In every category of character there are specialists, individuals whose main reactions are built around one great trait. Thus there are those whose egoism takes the form of pride in family, or in personal beauty, or some intellectual capacity, or in being independent of others, who worship self-reliance or self-importance. There are the individuals whose social instincts express themselves in loquacity, in a talkativeness that is the main joy of their lives, though not at all the joy of other lives. A fascinating series of personalities in this respect come to my mind—L. B., who talks at people, never with them, since he seems to take no note of their replies; T. K., who seems to regard conversation as largely a means of demonstrating her superiority, for she picks her subjects with the care a general selects his battlefield; F., who is a born pedagogue and seeks to instruct whoever listens to him, whose conversation is a lecture and a monologue; R. O., the reticent, says little but that pertinent and relevant, cynical and shrewd; and R. V., who says little and that with timidity and error. So there are specialists in caution and "common sense," self-controlled, never rash, calculating, cool and egotistic, narrow and successful. Every one knows this type, as every one knows the "fool," with his poor judgment, his unwise confidence in himself and others, his lack of restraint. There is the tactful man, conciliating, pliant, seeking his purposes through the good will of others which he obtains by "oil" and agreeableness, and there is the aggressive man, preferring to fight, energetic, at times rash, apt to be domineering, and crashing on to victory or defeat according to the caliber of his opponents and the nature of the circumstances.

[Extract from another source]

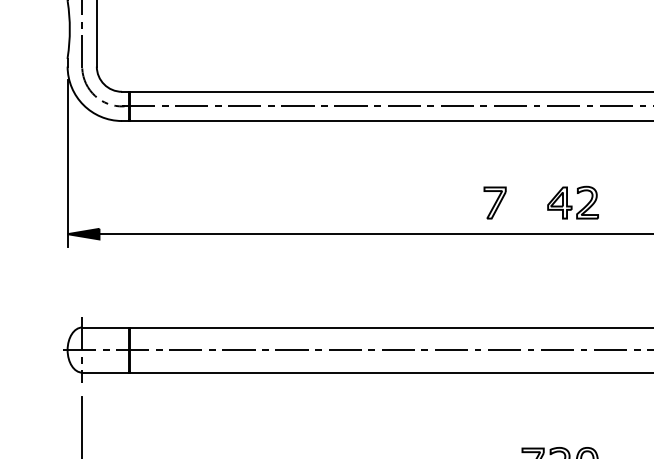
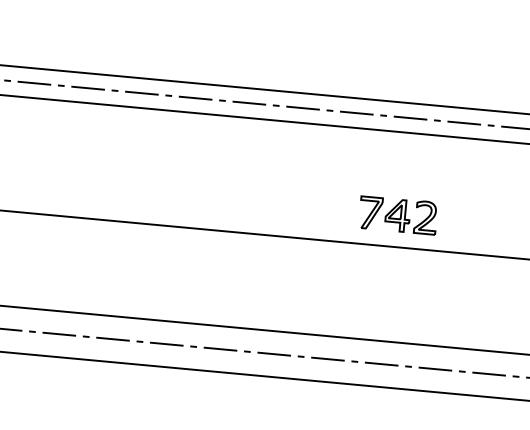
part: (494, 202) -> (370, 212), moved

Those whose ego feeling is high, whose desire for superiority matches up well with their feeling of superiority are often called the conceited. Really they are conceited only if they show their feelings, as, for example, does W. Wherever he goes W. seeks to occupy the center of the stage, brags of his achievements and his fine qualities. "I am the kind" is his prefix to his bragging. W. thinks that everything he does or says is interesting to others, and even that his illnesses are fascinating to others. If he has a cold he takes a remarkable pride in detailing every pain and ache and every degree of temperature, as if the experience were remarkable and somehow creditable. But W. is very jealous of other's achievements and is bored to death except when he can talk or perform.
W. does not know how to camouflage his egoism, but F. does. Fully convinced of his own superiority and with a strong urge at all times to demonstrate this, he "knows enough" to camouflage, to disguise and modify its manifestations. In this way he manages to be popular, just as W. is decidedly unpopular, and many mistake him for modest. When he wishes to put over his own opinion he prefaces his statements by "they say," and though whatever organization he enters he wishes to lead, he manages to give the impression that he is reluctant to take a prominent part. A man of ability and good judgment, the narrow range of F.'s sympathies, his lack of sincere cordial feeling, is hidden by a really artistic assumption of altruism that deceives all save those who through long acquaintance know his real character. One sees through W. on first meeting, he wears no mask or disguise; but F. defies detection, though their natures are not radically different except in wisdom and tact.